The Yunnan-Myanmar Highway cited in the above quote was the infamous Burma Road, the Nujiang River is the Salween River.[4] With the loss of Burma and the Burma Road, word went out sometime just before the end of the year 1942 to U.S. Army Lieutenant General Vinegar Joe Stilwell, that cutting a road through Japanese occupied north Burma from the Indian railhead town of Ledo, with plans to link through to the original Burma Road along the Chinese border was an imperative.

"In December the only machinery available for road building was the organizational equipment of the engineer units assigned to the Base. Plans carried to General Stilwell at Chungking contained a list of additional equipment with which the project must be implemented. This list had been taken to the United States by Lt. Col. H. Case Willcox, CE, who was to expedite shipment to the Theater."By the first of January, 1943 the 823rd Engineers, picking up where the British left off on the route toward Fort Hertz, had cut five miles of point on the Road. Point operations moved ahead more rapidly when a substantial amount of the battalion's heavy equipment arrived during the month of January. In addition to working the Road head, operators were also engaged in widening and grading. The 45th Engineers built the main Road from Mile 0 to Mile 4, and were busy operating gravel pits and crushers, logging, transporting gasoline and supplying rations to labor camps."(source)

Well before Stilwell could push the building of the road very far into the jungles and mountains of Burma he had to retake and secure the nearly 500 mile length of occupied territory the road was going to run through. To do so Stilwell used soldiers of the Chinese Expeditionary Army that had been trained at the U.S. Army Chinese Training and Combat Command in Ramgarh, India and made up primarily of members of remnant Chinese army units cut off by the Japanese attack on the Burma Road as well as Chinese soldiers flown in on empty flights returning to India over the Hump. To wit:

"The first trainload of Chinese troops arrived on 17 July 1942. It was composed of troops from the 38th Division, of the 66th Army which had returned from Burma by way of Imphal. It was commanded by Lt. Gen. Sun Lih Hen. It was followed by remnants of the 22nd Division and 5th Corps commanded by Maj. Gen. Liao Yai Shiang. This group had come out of Burma by way of Ledo."(source)

◆ Tasks to carry out:
[1] Name every numbered military unit that appears in the passage about building the road from Ledo through Burma.
[2] Write a continuation of the passage about building the road from Ledo through Burma, picking up after its last sentence.

◆ Information supplied:
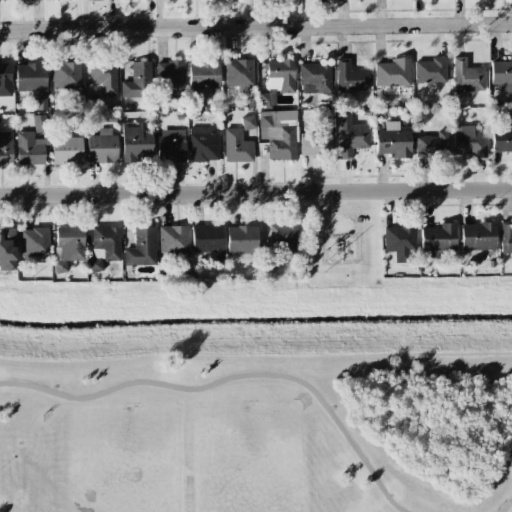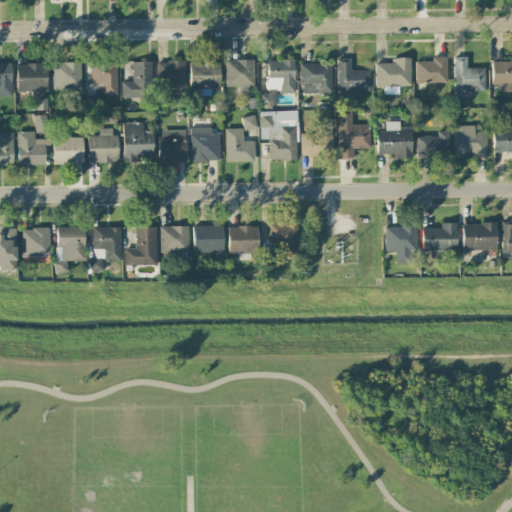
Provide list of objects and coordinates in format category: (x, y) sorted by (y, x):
road: (256, 28)
building: (430, 71)
building: (203, 74)
building: (65, 75)
building: (239, 75)
building: (280, 75)
building: (392, 75)
building: (501, 75)
building: (104, 76)
building: (170, 76)
building: (466, 76)
building: (30, 77)
building: (351, 77)
building: (315, 78)
building: (138, 81)
building: (267, 98)
building: (248, 122)
building: (39, 123)
building: (279, 134)
building: (350, 136)
building: (502, 138)
building: (393, 141)
building: (468, 141)
building: (135, 142)
building: (316, 142)
building: (171, 145)
building: (203, 145)
building: (432, 145)
building: (237, 146)
building: (102, 147)
building: (6, 148)
building: (30, 149)
building: (66, 150)
road: (256, 192)
building: (478, 236)
building: (506, 237)
building: (439, 238)
building: (172, 239)
building: (207, 241)
building: (241, 241)
building: (283, 241)
building: (400, 241)
building: (34, 242)
building: (106, 242)
building: (68, 246)
building: (141, 248)
road: (286, 378)
park: (257, 435)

◆ Answers for the exercise:
[1]
823rd Engineers
45th Engineers
38th Division
66th Army
22nd Division
5th Corps

[2]
Under the cover of darkness, on the night of May 11, 1944, after more than a two-year ordeal of fully armed Japanese and lesser-so Chinese troops facing each other over the Salween River, the Chinese Expeditionary Army mounted a full-scale river crossing counter-offensive. On the first day 40,000 troops crossed the river using nearly 400 American supplied rubber boats and countless handmade bamboo rafts. In the next few days 60,000 more troops and thousands of pack animals carrying supplies crossed the river. The counter-offensive was successful and the Japanese troops retreated, most to their Songshan base. One month before the Japanese had thrown a major thrust of combatants westward into India, now behind them a major contingency of well trained and well armed Chinese troops were positioning themselves to come in on their less defendable and more open rear as well as cutting off their supply lines.

Which brings us back again to the previously mentioned William Samuel, the man, who in conversation with Adam Osborne was able to pinpoint the most specific date ever for me being at the Ramana ashram, April 8, 1944. InA Soldier's Story Samuel, speaking of himself while in the military during World War II and well before his Enlightenment experience unfolded during the Korean War, writes:

"I was, after all, a captain of infantry in two long wars. I lived with Chinese infantry troops in the field for nearly three years---subsisting with them, nearly starving with them. The few American soldiers in China had very little support from the United States during World War II. We were at the end of the world's longest supply line, and anything that reached us from home had been flown over Japanese occupied countries, over the great Himalayan Mountains into Kunming, thence to be trucked and packed in by animals to us, wherever we might be."

Thus said, the question is, what was Samuel doing at the Ramana ashram in the first place, especially so on the 8th of April 1944? If you remember from the above, it was only three short days before, on April 5, 1944, that Japanese troops under the command of Major-General Shigesaburo launched their major cross-border offensive into India against Kohima. Seems odd, with such high profile goings-on that Samuel, a fully commissioned officer in the U.S. Army who, up to that point had spent his whole military career embedded with Chinese troops in China, would be able to be at the ashram during such a crucial time.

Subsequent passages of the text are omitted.